I just wanted to tell you to keep on truckin'. Girls are the devil sometimes. But, there's a pretty rad quote by C.S. Lewis about how "to love is to be vulnerable." Look it up. It'll give you courage for another day of this mess.

And maybe it'll be your day.

Anonymous said...

Recently I've decided to look at dating as a contact sport. (I don't mean in a dirty way...) Let's say...football. When you are brand new to the sport you are going to be confused about some of the rules and strategies, and you will get knocked down frequently, and it will probably hurt. It is easy to get frustrated, decide you don't like the game, and want to sit on the sidelines for a while. After some time on the sidelines you may see that those who are in the game, and play it well, seem to have a lot of fun. Eventually the desire to get back in the game will grow until you are no longer scared to get hit and take a fall. When that happens you get back up, figure out what went wrong and try again. You develop your skills, practice the strategies, and learn what to do in certain situations.

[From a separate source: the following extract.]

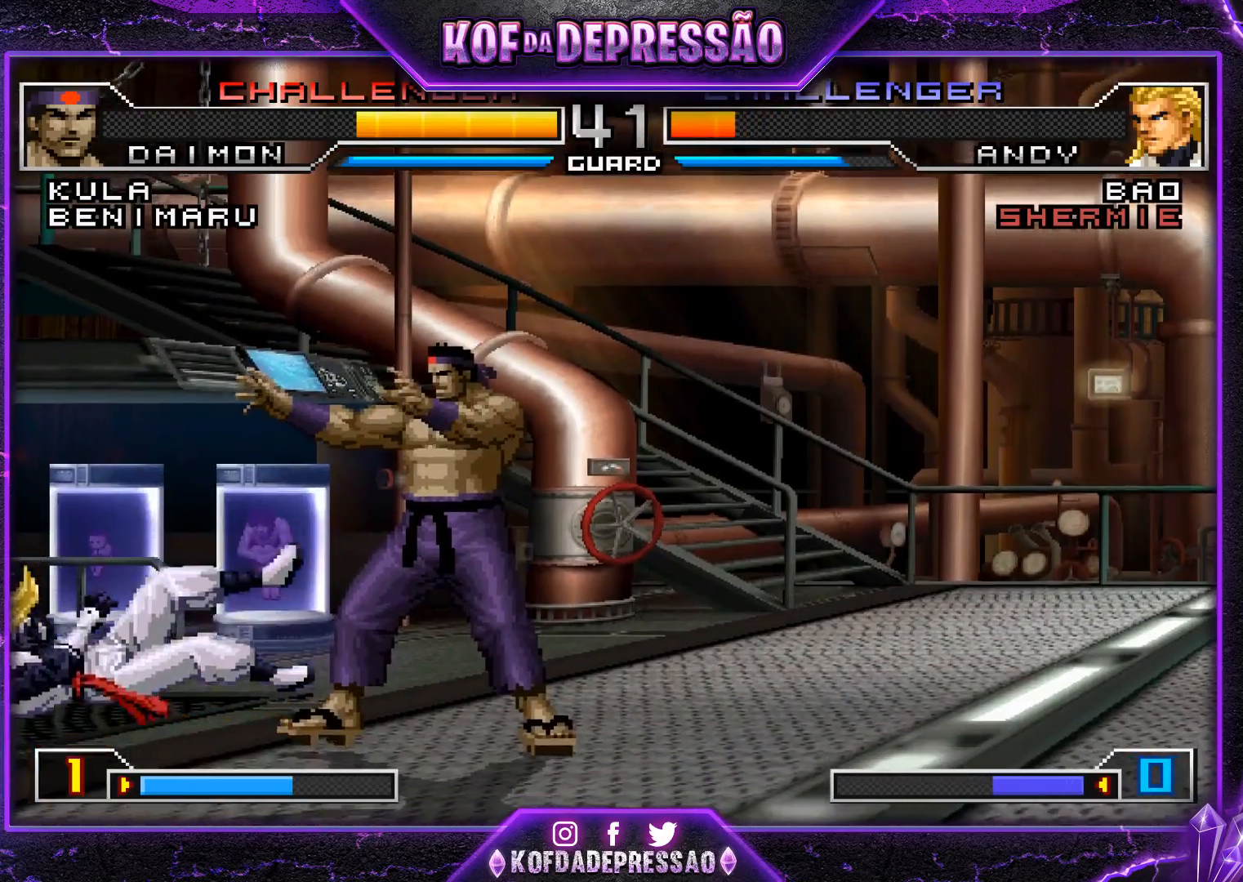
{"buttons": [], "left_stick": "center", "events": [[83, "SQUARE", "up"], [217, "left_stick", "down"], [300, "left_stick", "up-left"], [367, "left_stick", "center"]]}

Eventually, after enough practice, you will recognize when to move, and how to position yourself to catch the ball. Sure you might fumble a few catches, but eventually you will find yourself with a catch in hand running to the end zone.

Anonymous said...

So I really like the corral analogy. I laughed really hard, especially at the part where maybe you keep falling in the pile of pooh again and again. Oh Kendall! You're funny.